## Task brief
Wherever pictures occur in the entries below, leave them out and retype the rest exactly.

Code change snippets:
[Start of Attachment]

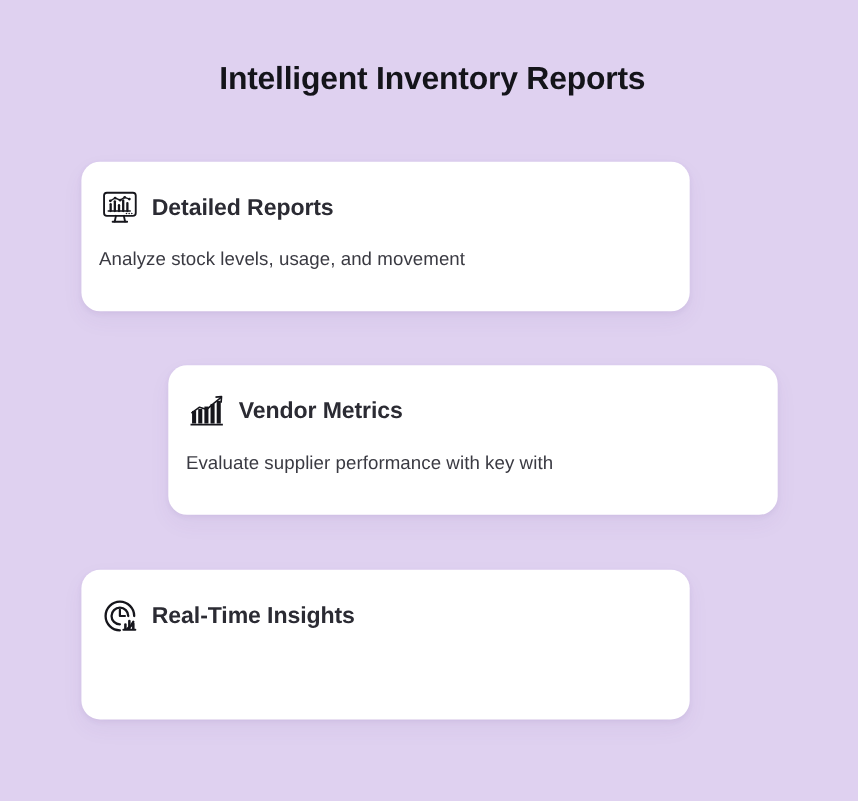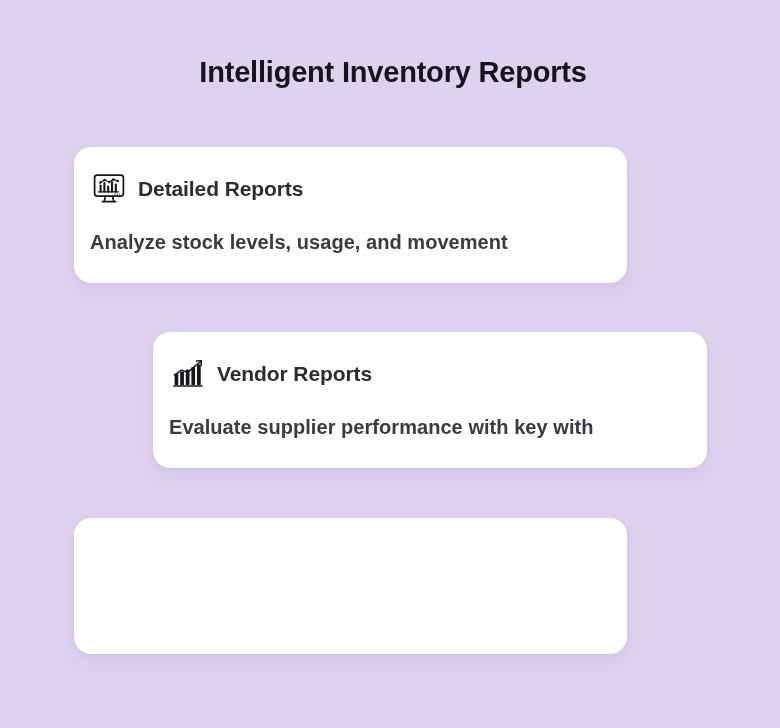--- a/index.html
+++ b/index.html
@@ -74,23 +74,23 @@
 
   .card-title {
     font-size: 21px;
     font-weight: 700;
     color: #2b2b33;
     letter-spacing: -0.1px;
     white-space: nowrap;
   }
 
   .card-desc {
-    margin-top: 22px;
-    font-size: 20px;
-    font-weight: 700;
+    margin-top: 17px;
+    font-size: 17px;
+    font-weight: 400;
     color: #3a3a42;
     letter-spacing: 0.05px;
     white-space: nowrap;
   }
 </style>
 </head>
 <body>
 
 <div class="page-title">Intelligent Inventory Reports</div>
 
@@ -141,22 +141,41 @@
           <rect x="21.4" y="11.2" width="3.7" height="17.8" fill="currentColor" stroke="none"></rect>
           <rect x="27.0" y="8.4" width="3.7" height="20.6" fill="currentColor" stroke="none"></rect>
 
           <path d="M3.2 30.0 L32.6 30.0" stroke-width="1.5"></path>
 
           <path d="M4.0 19.6 L11.4 14.2 L18.0 16.2 L24.6 10.4 L31.0 5.2" stroke-width="1.45" stroke-linejoin="round"></path>
 
           <path d="M25.9 5.0 L31.4 4.6 L31.0 10.1" stroke-width="1.45" stroke-linejoin="round"></path>
         </svg>
       </span>
-      <span class="card-title">Vendor Reports</span>
+      <span class="card-title">Vendor Metrics</span>
     </div>
     <div class="card-desc">Evaluate supplier performance with key with</div>
   </div>
 </div>
 
 <div class="card card-3">
   <div class="card-inner">
+    <div class="card-head">
+      <span class="card-icon">
+        <svg width="36" height="36" viewBox="0 0 36 36" fill="none" stroke="currentColor" stroke-width="2.1" stroke-linecap="round" stroke-linejoin="round">
+
+          <path d="M31.0 18.0 A13.0 13.0 0 1 0 18.0 31.0"></path>
+          <path d="M24.8 29.6 A13.0 13.0 0 0 0 30.2 23.2"></path>
+
+          <path d="M25.6 18.0 A7.6 7.6 0 1 0 18.0 25.6"></path>
+
+          <path d="M18.0 12.4 L18.0 18.0 L22.6 18.0" stroke-width="2.0"></path>
+
+          <path d="M23.0 29.6 L23.0 25.8" stroke-width="2.3"></path>
+          <path d="M26.6 29.6 L26.6 22.6" stroke-width="2.3"></path>
+          <path d="M30.2 29.6 L30.2 25.0" stroke-width="2.3"></path>
+          <path d="M21.2 30.5 L32.0 30.5" stroke-width="1.9"></path>
+        </svg>
+      </span>
+      <span class="card-title">Real-Time Insights</span>
+    </div>
   </div>
 </div>
 
 </body></html>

[End of Attachment]

## Answer section
--- a/index.html
+++ b/index.html
@@ -74,23 +74,23 @@
 
   .card-title {
     font-size: 21px;
     font-weight: 700;
     color: #2b2b33;
     letter-spacing: -0.1px;
     white-space: nowrap;
   }
 
   .card-desc {
-    margin-top: 22px;
-    font-size: 20px;
-    font-weight: 700;
+    margin-top: 17px;
+    font-size: 17px;
+    font-weight: 400;
     color: #3a3a42;
     letter-spacing: 0.05px;
     white-space: nowrap;
   }
 </style>
 </head>
 <body>
 
 <div class="page-title">Intelligent Inventory Reports</div>
 
@@ -141,22 +141,41 @@
           <rect x="21.4" y="11.2" width="3.7" height="17.8" fill="currentColor" stroke="none"></rect>
           <rect x="27.0" y="8.4" width="3.7" height="20.6" fill="currentColor" stroke="none"></rect>
 
           <path d="M3.2 30.0 L32.6 30.0" stroke-width="1.5"></path>
 
           <path d="M4.0 19.6 L11.4 14.2 L18.0 16.2 L24.6 10.4 L31.0 5.2" stroke-width="1.45" stroke-linejoin="round"></path>
 
           <path d="M25.9 5.0 L31.4 4.6 L31.0 10.1" stroke-width="1.45" stroke-linejoin="round"></path>
         </svg>
       </span>
-      <span class="card-title">Vendor Reports</span>
+      <span class="card-title">Vendor Metrics</span>
     </div>
     <div class="card-desc">Evaluate supplier performance with key with</div>
   </div>
 </div>
 
 <div class="card card-3">
   <div class="card-inner">
+    <div class="card-head">
+      <span class="card-icon">
+        <svg width="36" height="36" viewBox="0 0 36 36" fill="none" stroke="currentColor" stroke-width="2.1" stroke-linecap="round" stroke-linejoin="round">
+
+          <path d="M31.0 18.0 A13.0 13.0 0 1 0 18.0 31.0"></path>
+          <path d="M24.8 29.6 A13.0 13.0 0 0 0 30.2 23.2"></path>
+
+          <path d="M25.6 18.0 A7.6 7.6 0 1 0 18.0 25.6"></path>
+
+          <path d="M18.0 12.4 L18.0 18.0 L22.6 18.0" stroke-width="2.0"></path>
+
+          <path d="M23.0 29.6 L23.0 25.8" stroke-width="2.3"></path>
+          <path d="M26.6 29.6 L26.6 22.6" stroke-width="2.3"></path>
+          <path d="M30.2 29.6 L30.2 25.0" stroke-width="2.3"></path>
+          <path d="M21.2 30.5 L32.0 30.5" stroke-width="1.9"></path>
+        </svg>
+      </span>
+      <span class="card-title">Real-Time Insights</span>
+    </div>
   </div>
 </div>
 
 </body></html>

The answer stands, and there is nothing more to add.